Como você escolheu as locações para o filme? Todas as cenas foram rodadas na Tijuca?
A Tijuca que aparece no filme é a que eu conheço: ruas, calçadas, esquinas, praça que em algum momento frequentei quando morava lá. Hoje moro em Laranjeiras, mas meus irmãos e minha mãe continuam morando na Tijuca. O filme foi todo rodado no bairro. Há somente uma escapada, no meio da história, para o Leblon.
Por que o Chico Diaz e a Maria Padilha?
Certa vez, em uma festa, os dois me perguntaram se eu não tinha vontade de dirigir um filme de ficção. Eles tinham visto o documentário “A Cobra Fumou”, que dirigi, e tinham gostado. No momento em que me perguntaram, fiz silêncio. Pensei na linda cena da última parte de “Matadores”, depois pensei em umas crônicas do Aldir Blanc, misturei Aldir Blanc com Beto Brant, lembrei de umas anotações minhas para um roteiro sobre uma família de classe média. Eu sabia também da enorme vontade dos dois de viverem personagens com os quais não estavam habituados, que fossem desafios.

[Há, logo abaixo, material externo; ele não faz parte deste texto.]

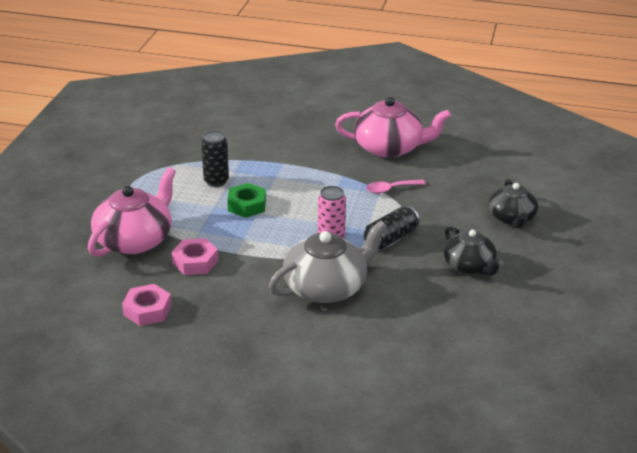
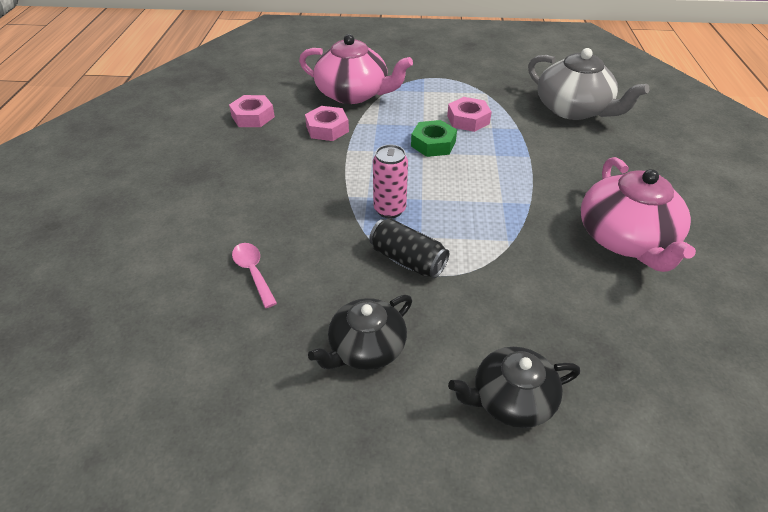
camera: 80 degrees right, 10 degrees up
(216, 181) = (468, 119): black can -> pink nut
(326, 287) = (299, 216): grey teapot -> grey teapot (573, 109)
(391, 189) = (521, 249): pink spoon -> pink spoon (253, 272)

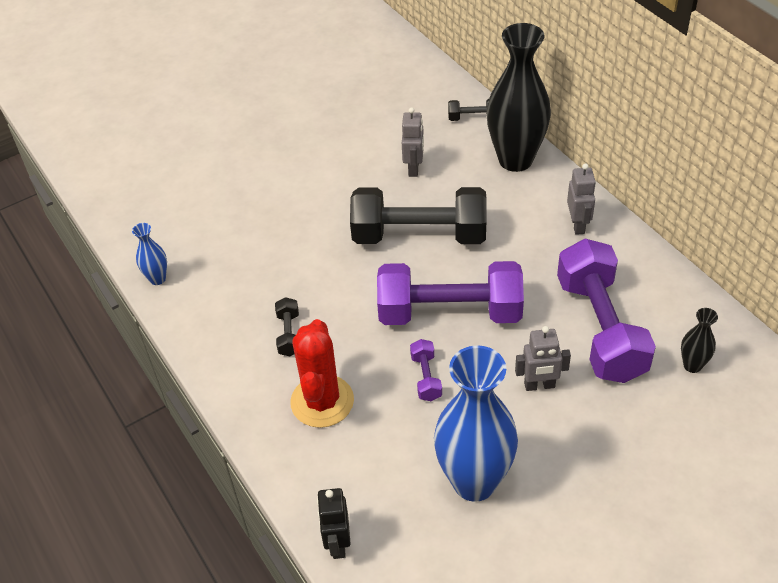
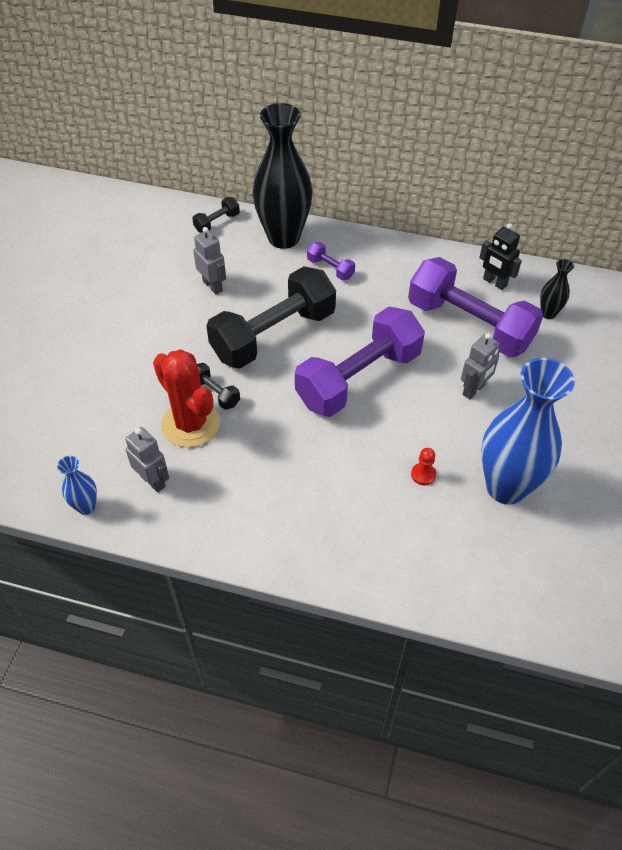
camera: 45 degrees left, 5 degrees up
(289, 334) = (255, 475): black dumbbell -> black dumbbell (215, 393)
(322, 401) = (339, 508): red cactus -> red cactus (191, 424)
(337, 543) = (466, 604): black robot -> black robot (494, 282)
(416, 423) = (423, 474): none -> red pawn
(426, 377) = (394, 437): purple dumbbell -> purple dumbbell (330, 268)
(578, 225) = (378, 261): grey robot -> grey robot (153, 481)

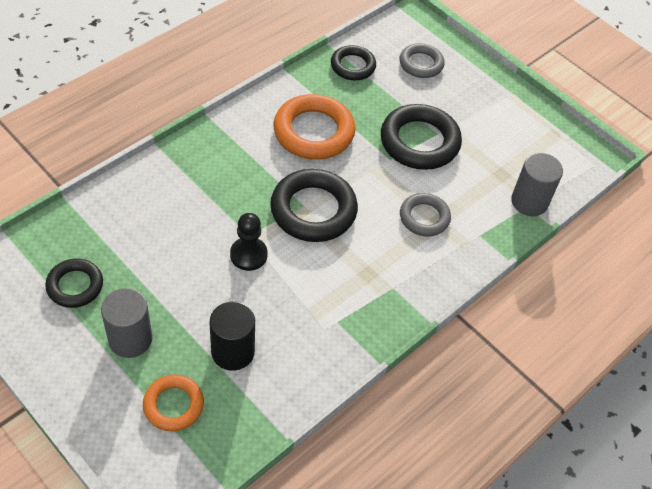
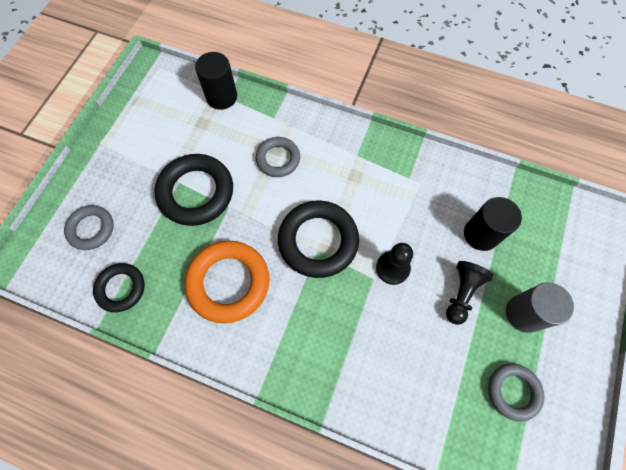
camera: 110 degrees left, 15 degrees up
(75, 286) = (513, 391): black ring -> grey ring
(173, 405) = (547, 251): orange ring -> none
(186, 297) = (461, 293): none -> black pawn
(529, 202) = (221, 97): grey cylinder -> black cylinder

Uma semana depois desse encontro, mandei um argumento para os dois. Era o primeiro esboço do Praça Saens Peña. Eles leram e disseram: vamos em frente!
Como foi a escolha dos outros atores do elenco?
Isabela Meireles foi escolhida entre 50 atrizes, durante vários testes. Desde o início ela mostrou que a Bel era dela. Stela Brajterman também foi através de testes. O Macedo foi escrito especialmente para o Guti Fraga. Conhecia Maurício Gonçalves e Gustavo Falcão pelos filmes que tinham feito e gostava bastante do trabalho dos dois.
Qual o assunto chave do filme?
Uma família que se ama e que, de tanto se amar, extrapola, se atropela, fere, pisa na bola. Mas tudo com muito amor.
O que o público pode esperar do filme?
O público pode se identificar com muitas situações do filme. Acho que há bastante ingrediente para essa identificação. Acho também que a tela de cinema pode se transformar em um enorme espelho.
Qual a sensação de lançar o seu primeiro longa-metragem de ficção?
O prazer se alterna com alguns frios na barriga. Oxalá ilumine essa estreia!